J: Not when you know that John the Baptist and John the Evangelist were one and the same person.
A: I take it that reports of his death were greatly exaggerated?
J: There are always wars and rumours of wars. Always deaths and rumours of deaths. Sometimes the one prevents the other.
Update on August 9, 2015: For an interesting commentary on the Gospel of Thomas, please see the article called “The Gospel of Thomas: Jesus Said What?” by Simon Gathercole in the July/August 2015 Biblical Archaeology Review. In this article, Dr. Gathercole talks about the history of the Gospel of Thomas’s discovery, discusses theories for its date, and reviews some the Gospel’s major theological themes.
On the question of whether the Gospel of Thomas can be understood as a Gnostic work, he says this:
“Nevertheless, it has always been something of an embarrassment for the “Gnostic” view of Thomas that there is no talk of an evil demiurge, a creation that is intrinsically evil, or of other familiar themes such as “aeons” (a technical term for the divine realms in the heavens). Properly Gnostic gospels such as the Gospel of Judas and the Nag Hammadi Gospel of the Egyptians, have very complicated accounts of how multitudes of deities and aeons come into existence from a demonic power before the birth of the world. There is nothing of this in Thomas, though.”
Update on February 26, 2018: Over the past few months, starting in mid-2017, I’ve been adding verses from the Gospel of Thomas to the photo captions of the Jesus Redux posts. Since I don’t read Coptic, I must rely on translations into English from a number of reputable scholars (though occasionally I piece together my own translation based on information that’s arisen through my mystical conversations with Jesus). Here’s a list of some of the sources I’ve been using throughout this process:
Davies, Stevan. The Gospel of Thomas: Translation and Annotation by Stevan Davies.

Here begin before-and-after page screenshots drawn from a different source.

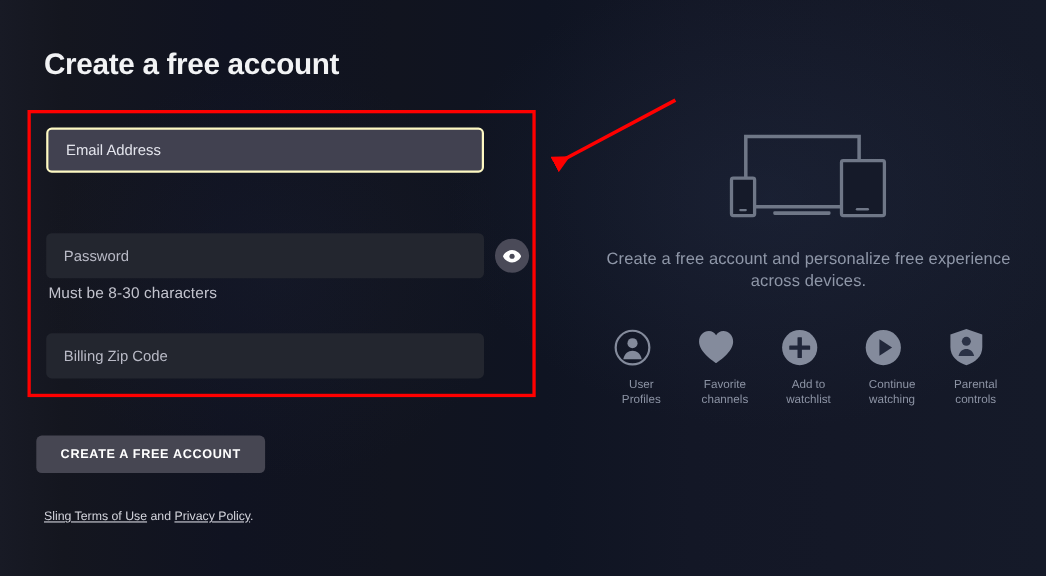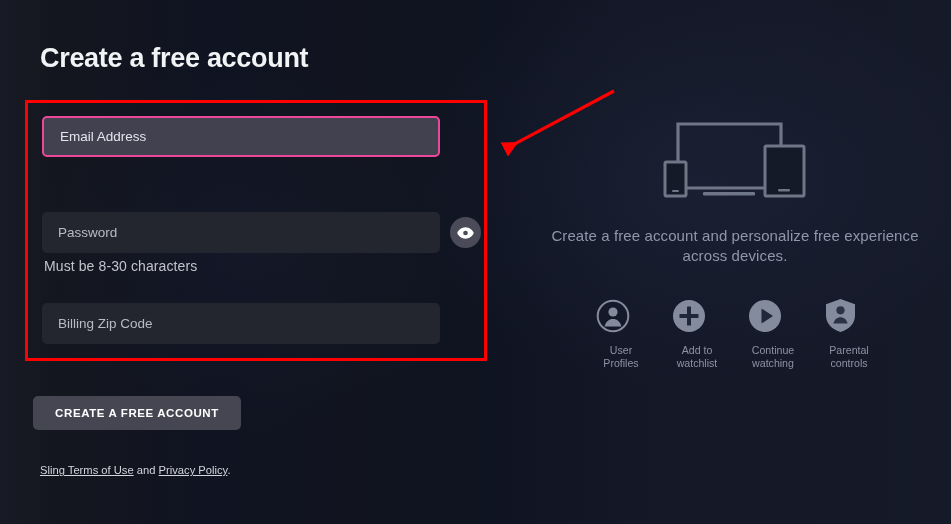--- a/index.html
+++ b/index.html
@@ -100,7 +100,7 @@
 
   .text-input.focused {
     background: #414150;
-    border: 2px solid #ec4899;
+    border: 2px solid #fef9c3;
     color: #e9eaf0;
   }
   .text-input.focused::placeholder { color: #e3e4ec; }

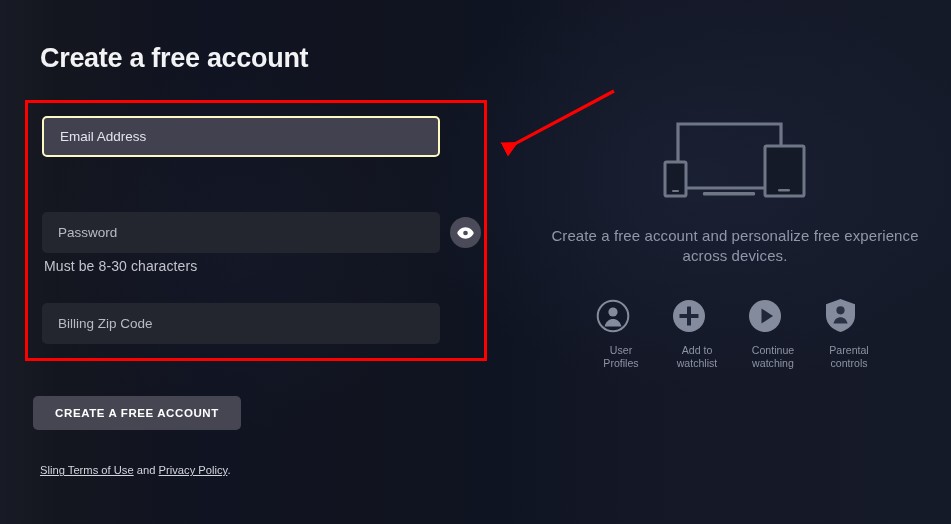--- a/index.html
+++ b/index.html
@@ -298,6 +298,15 @@
 Profiles</div>
     </div>
 
+    <div class="feature">
+      <div class="feature-icon">
+        <svg width="34" height="31" viewBox="0 0 34 31">
+          <path d="M17 30C17 30 1.5 20.6 1.5 10.6 1.5 5 5.6 1 10.4 1c3 0 5.3 1.6 6.6 3.8C18.3 2.6 20.6 1 23.6 1 28.4 1 32.5 5 32.5 10.6 32.5 20.6 17 30 17 30z" fill="#848b9c"></path>
+        </svg>
+      </div>
+      <div class="feature-label">Favorite
+channels</div>
+    </div>
 
     <div class="feature">
       <div class="feature-icon">

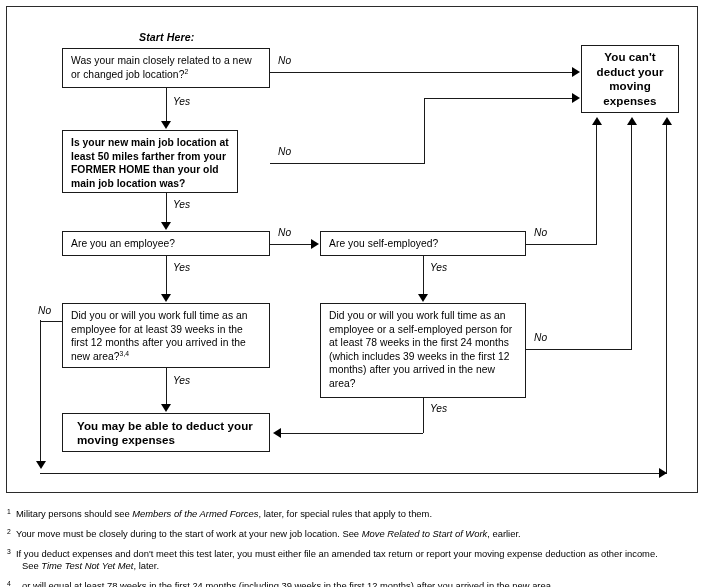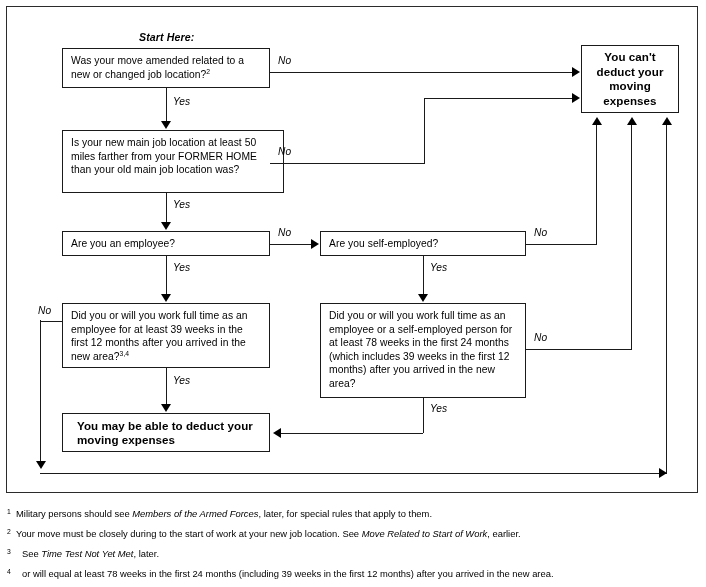--- a/index.html
+++ b/index.html
@@ -157,7 +157,7 @@
   <div id="start-here">Start Here:</div>
 
   <div class="fbox" style="left:62px; top:48px; width:208px; height:40px;">
-    <span>Was your move amended related to a new or changed job location?</span><span class="sup">2</span>
+    <span>Was your main closely related to a new or changed job location?</span><span class="sup">2</span>
   </div>
 
   <div class="fbox" style="left:62px; top:130px; width:222px; height:63px;">

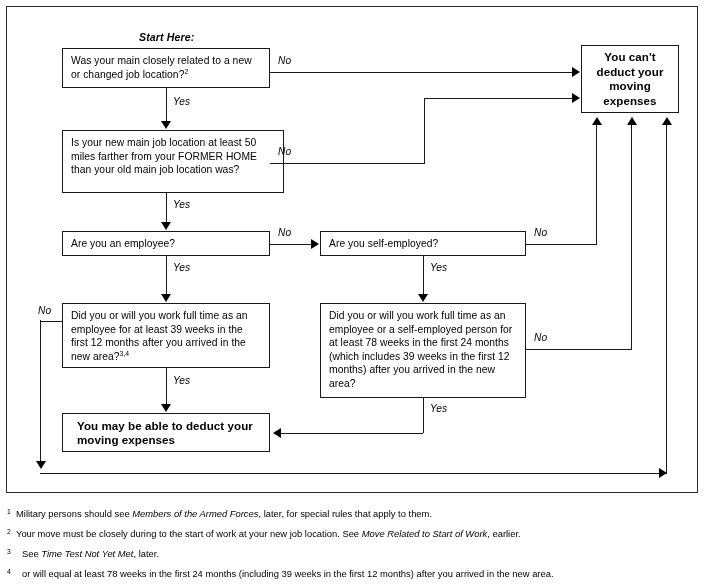--- a/index.html
+++ b/index.html
@@ -160,7 +160,7 @@
     <span>Was your main closely related to a new or changed job location?</span><span class="sup">2</span>
   </div>
 
-  <div class="fbox" style="left:62px; top:130px; width:222px; height:63px;">
+  <div class="fbox" style="left:62px; top:130px; width:176px; height:63px;font-weight:bold;">
     <span>Is your new main job location at least 50 miles farther from your FORMER HOME than your old main job location was?</span>
   </div>
 

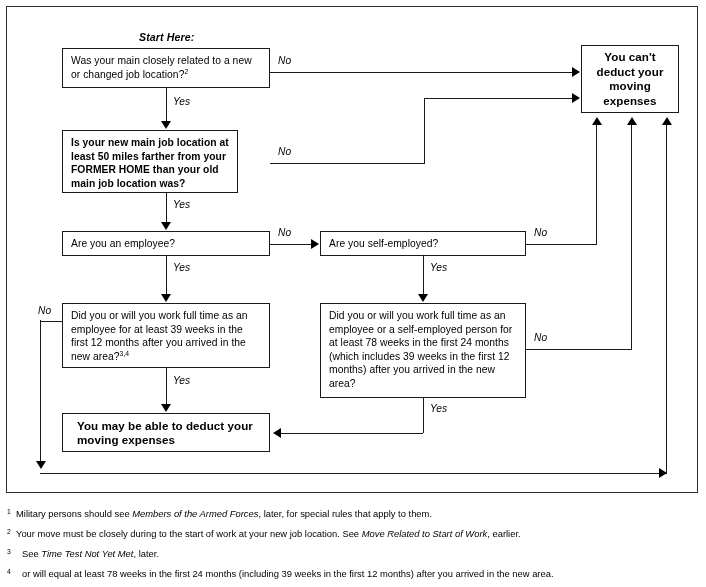--- a/index.html
+++ b/index.html
@@ -257,7 +257,7 @@
     </div>
 
     <div class="fn">
-      <span class="fnum">3</span>
+      <span class="fnum">3</span><span>If you deduct expenses and don't meet this test later, you must either file an amended tax return or report your moving expense deduction as other income.</span>
       <span class="cont"><span>See </span><span class="it">Time Test Not Yet Met</span><span>, later.</span></span>
     </div>
 

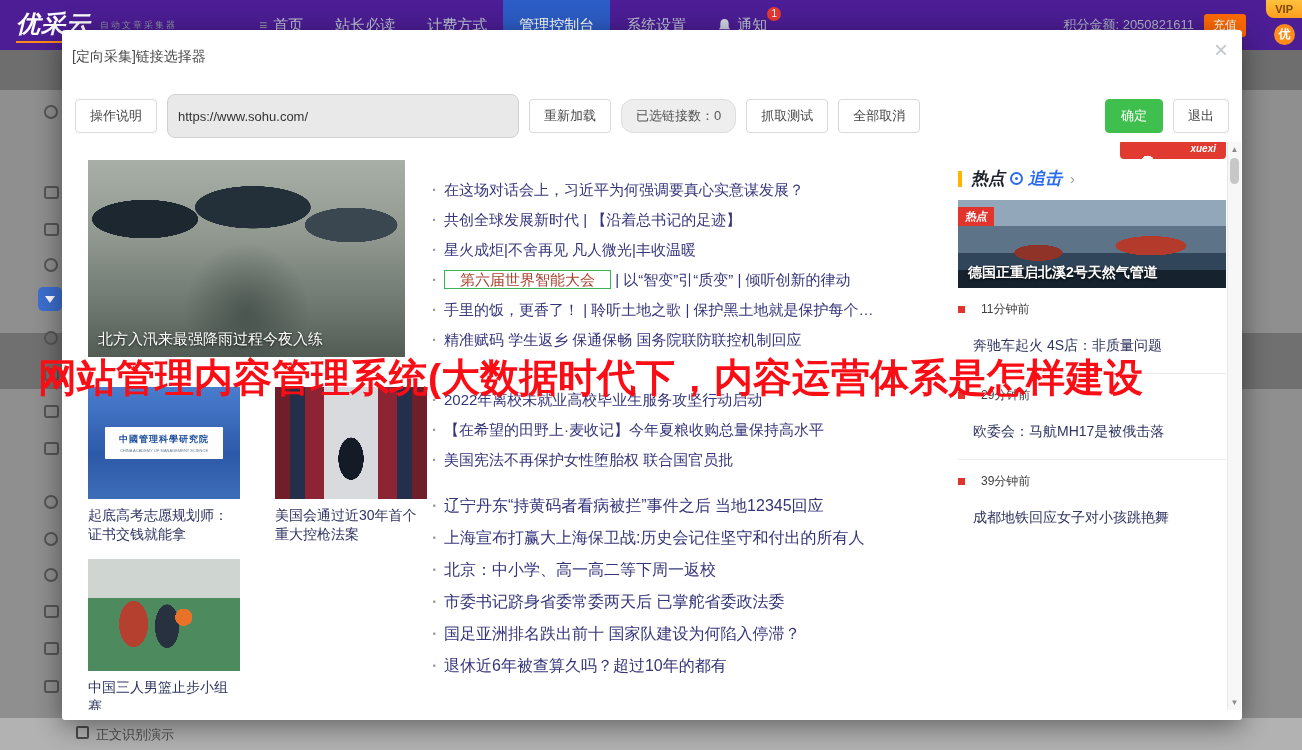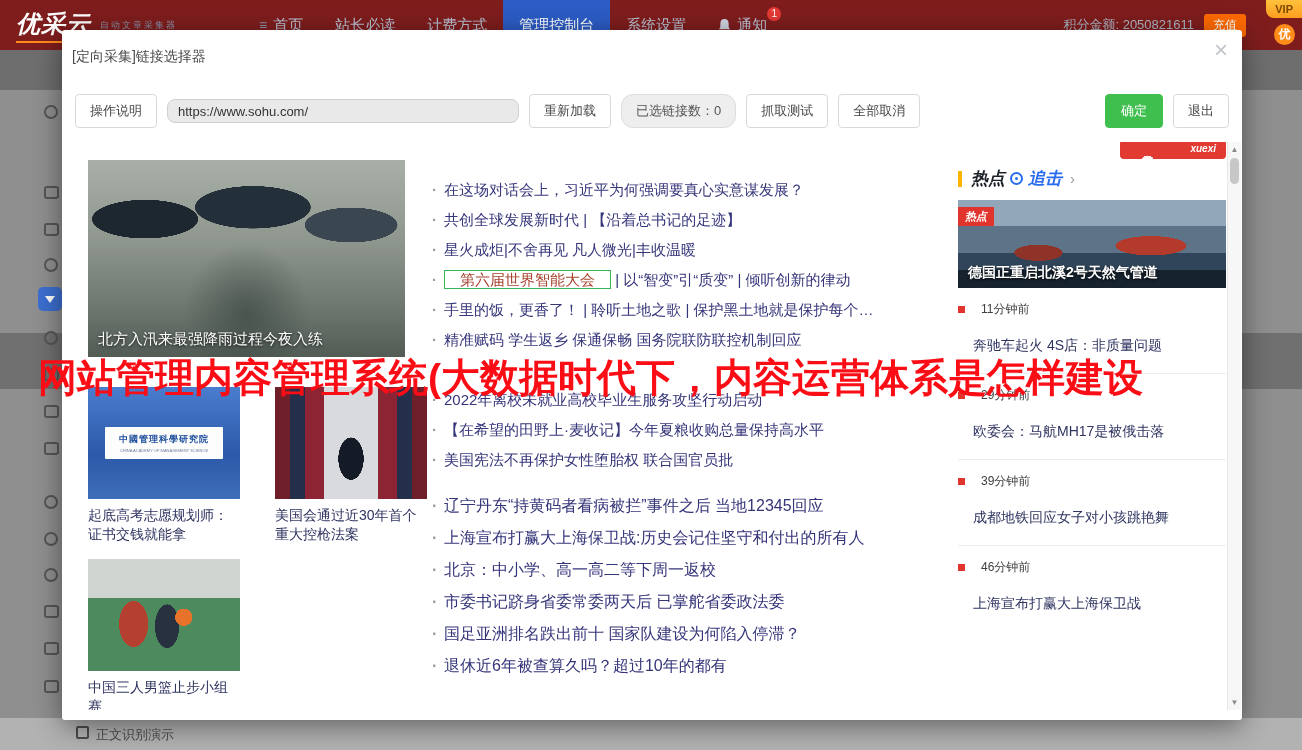--- a/index.html
+++ b/index.html
@@ -21,7 +21,7 @@
   .bd-bottom-label .doc { width:13px; height:13px; border:2px solid #4b4b4b; border-radius:2px; }
 
   
-  .navbar { position:absolute; left:0; top:0; width:100%; height:50px; background:#7f1d1d; z-index:5; display:flex; color:#c2c9d8; }
+  .navbar { position:absolute; left:0; top:0; width:100%; height:50px; background:#4c1d95; z-index:5; display:flex; color:#c2c9d8; }
   .logo { display:flex; align-items:center; gap:9px; padding-left:16px; }
   .logo-main { font-size:24px; font-weight:bold; font-style:italic; color:#fff; letter-spacing:1px; border-bottom:2px solid #ff8c1a; padding-bottom:1px; }
   .logo-sub { font-size:9px; color:#8b93a7; letter-spacing:2px; }

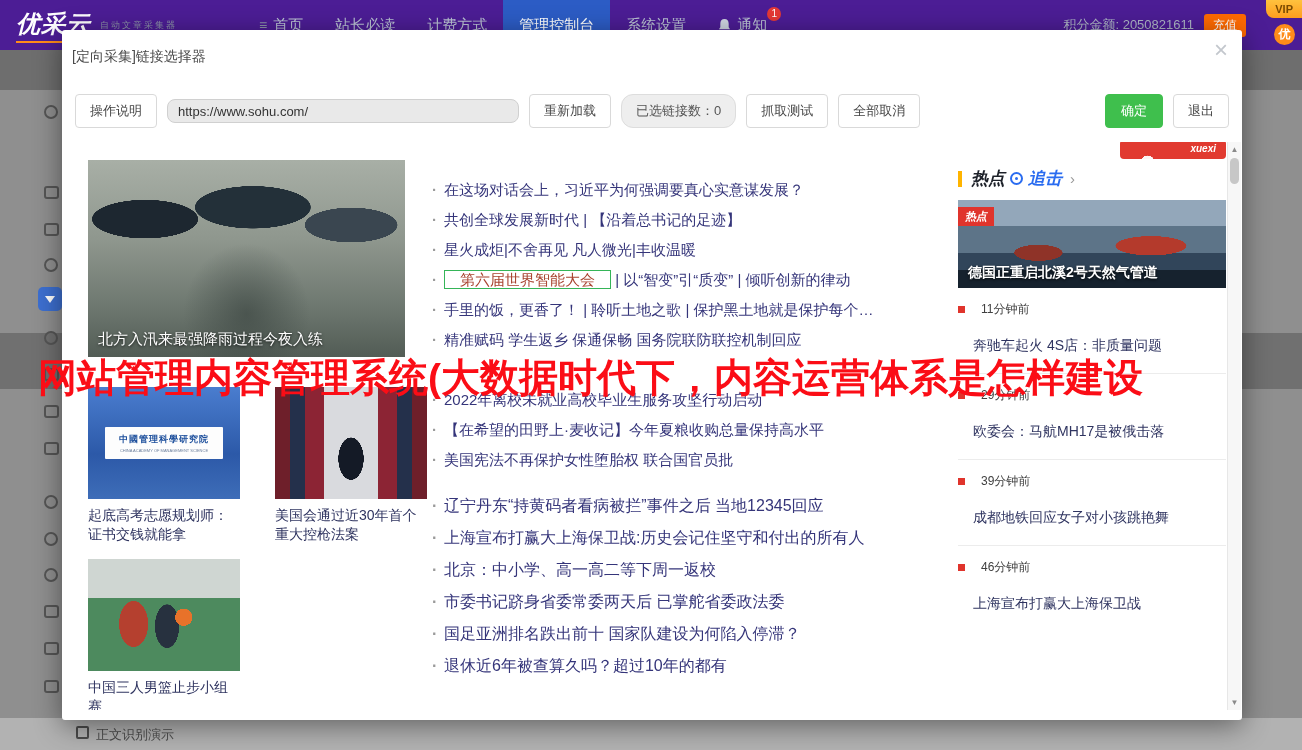--- a/index.html
+++ b/index.html
@@ -45,7 +45,7 @@
   .toolbar { position:absolute; left:13px; right:13px; top:64px; display:flex; gap:10px; align-items:center; }
   .btn { height:34px; padding:0 14px; font-size:13px; color:#444; background:#fff; border:1px solid #d9d9d9; border-radius:4px; cursor:pointer; white-space:nowrap; }
   .chip { height:34px; line-height:32px; padding:0 14px; font-size:13px; color:#555; background:#eee; border:1px solid #ddd; border-radius:12px; white-space:nowrap; }
-  .url-input { width:352px; height:24px; background:#e9e9e9; border:1px solid #d0d0d0; border-radius:8px; padding:0 10px; font-size:13px; color:#333; font-family:inherit; }
+  .url-input { width:352px; height:44px; background:#e9e9e9; border:1px solid #d0d0d0; border-radius:8px; padding:0 10px; font-size:13px; color:#333; font-family:inherit; }
   .spacer { flex:1; }
   .btn-green { background:#3fbf4d; border-color:#3fbf4d; color:#fff; min-width:58px; }
 

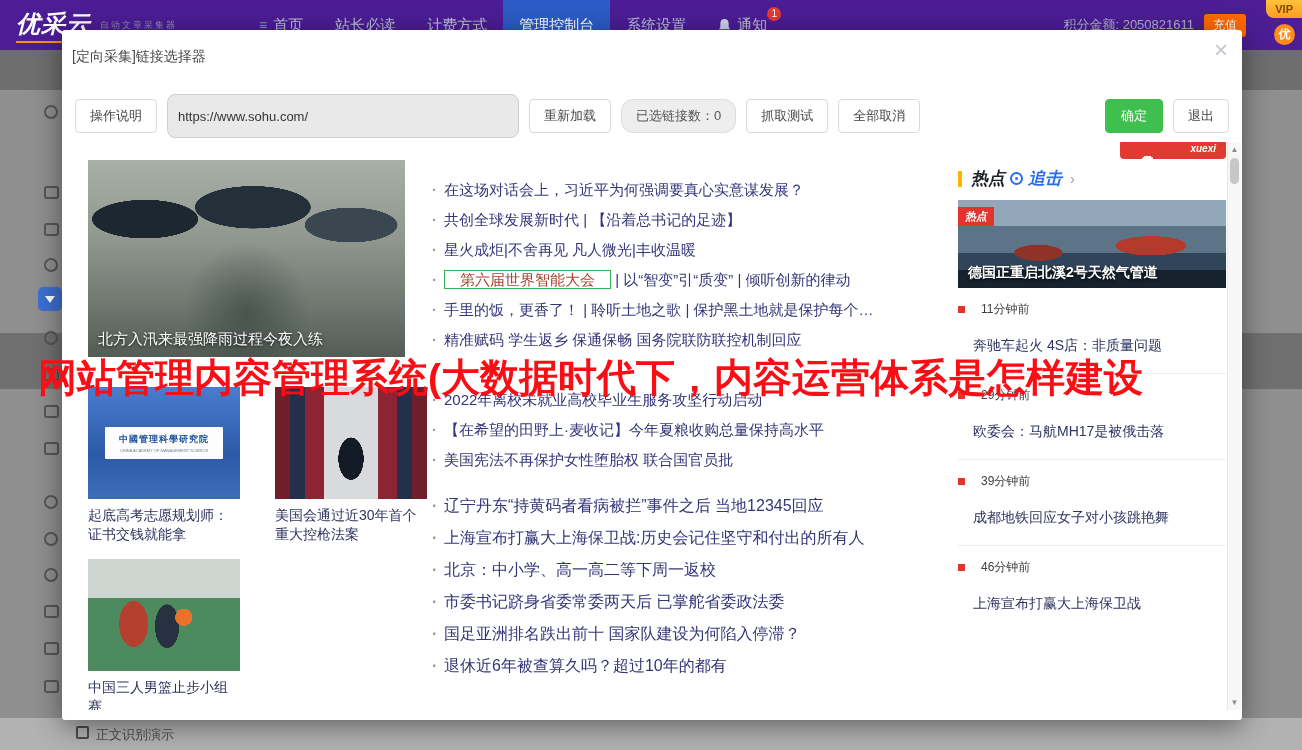--- a/index.html
+++ b/index.html
@@ -308,13 +308,6 @@
               </div>
             <div class="hp-title">成都地铁回应女子对小孩跳艳舞</div>
           </div>
-          <div class="hp-item">
-            <div class="hp-time">
-                <span class="hp-sq"></span>
-                <span>46分钟前</span>
-              </div>
-            <div class="hp-title">上海宣布打赢大上海保卫战</div>
-          </div>
         </div>
       </aside>
     </div>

Boston & London: Shambhala, 2004.
Ehrman, Bart D.. Lost Scriptures: Books That Did Not Make It Into the New Testament. Oxford & New York: Oxford University Press, 2003.
Grondin, Michael W.. “An Interlinear Coptic-English Translation of the Gospel of Thomas.” 1997-2015. http://gospel-thomas.net/x_transl.htm. (I find Grondin’s site incredibly helpful.)
Meyer, Marvin, ed.. The Nag Hammadi Scriptures. 1st Edition. New York: HarperCollins, 2007.
Pagels, Elaine. Beyond Belief: The Secret Gospel of Thomas. New York: Random House, 2003.
Patterson, Stephen J.. The Gospel of Thomas and Jesus. Salem, Oregon: Polebridge Press, 1993.
Skinner, Christopher W.. What Are They Saying About The Gospel of Thomas? Mahwah, New Jersey: Paulist Press, 2012.